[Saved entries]
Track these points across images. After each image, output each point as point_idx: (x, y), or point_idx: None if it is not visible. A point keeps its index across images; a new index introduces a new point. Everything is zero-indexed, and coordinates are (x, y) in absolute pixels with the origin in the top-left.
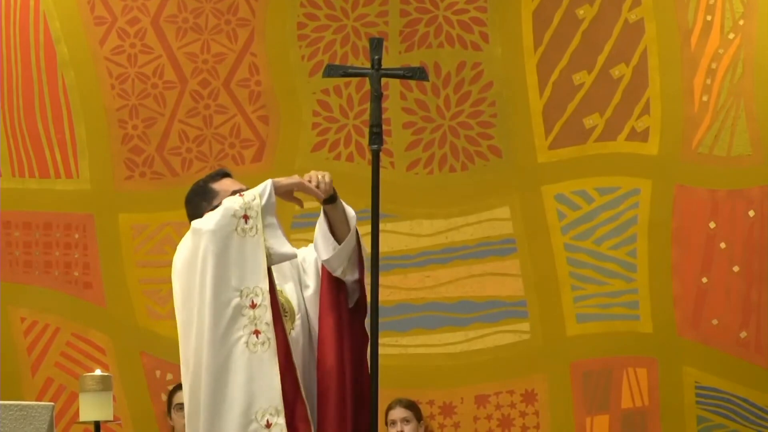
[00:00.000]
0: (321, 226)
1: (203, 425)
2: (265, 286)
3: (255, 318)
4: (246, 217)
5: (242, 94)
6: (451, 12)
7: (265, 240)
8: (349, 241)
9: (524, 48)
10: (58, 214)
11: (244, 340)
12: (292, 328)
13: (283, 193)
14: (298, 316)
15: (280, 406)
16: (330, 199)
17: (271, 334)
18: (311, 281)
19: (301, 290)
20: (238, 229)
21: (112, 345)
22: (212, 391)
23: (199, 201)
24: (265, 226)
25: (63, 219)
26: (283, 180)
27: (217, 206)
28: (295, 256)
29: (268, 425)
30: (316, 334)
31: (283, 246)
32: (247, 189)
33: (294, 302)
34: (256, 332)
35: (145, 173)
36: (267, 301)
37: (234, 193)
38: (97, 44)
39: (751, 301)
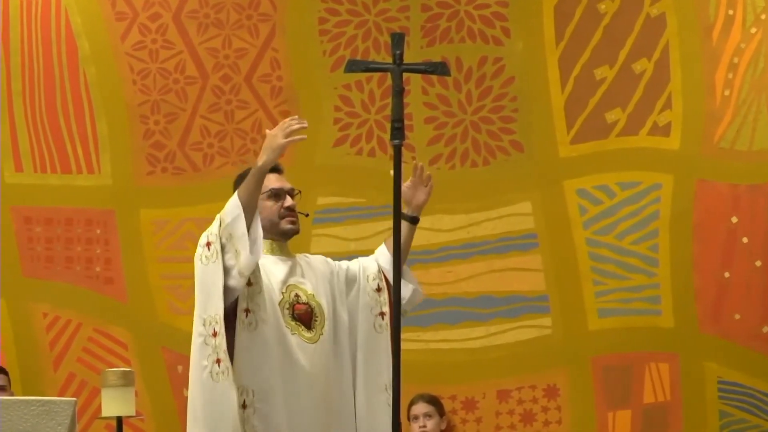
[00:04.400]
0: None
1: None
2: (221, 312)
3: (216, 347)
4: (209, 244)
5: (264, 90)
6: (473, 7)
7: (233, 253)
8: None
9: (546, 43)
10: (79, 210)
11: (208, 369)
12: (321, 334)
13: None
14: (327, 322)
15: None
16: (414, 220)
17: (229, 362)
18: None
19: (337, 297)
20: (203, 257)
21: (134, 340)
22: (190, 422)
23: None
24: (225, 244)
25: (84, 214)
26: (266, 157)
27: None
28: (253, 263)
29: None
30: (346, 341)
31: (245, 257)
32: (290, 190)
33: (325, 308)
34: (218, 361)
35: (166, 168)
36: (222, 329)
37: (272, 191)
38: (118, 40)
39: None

What needs to be done: The output should be exactly the lines above from the line containing "7: (265, 240)" to the line containing "31: (283, 246)", inclusive, with no other lines.

Response below:
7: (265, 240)
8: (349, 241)
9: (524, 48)
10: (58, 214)
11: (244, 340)
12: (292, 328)
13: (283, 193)
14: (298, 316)
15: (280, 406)
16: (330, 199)
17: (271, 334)
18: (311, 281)
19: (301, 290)
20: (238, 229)
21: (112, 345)
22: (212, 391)
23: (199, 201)
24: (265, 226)
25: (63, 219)
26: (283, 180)
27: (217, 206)
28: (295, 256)
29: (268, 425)
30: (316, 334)
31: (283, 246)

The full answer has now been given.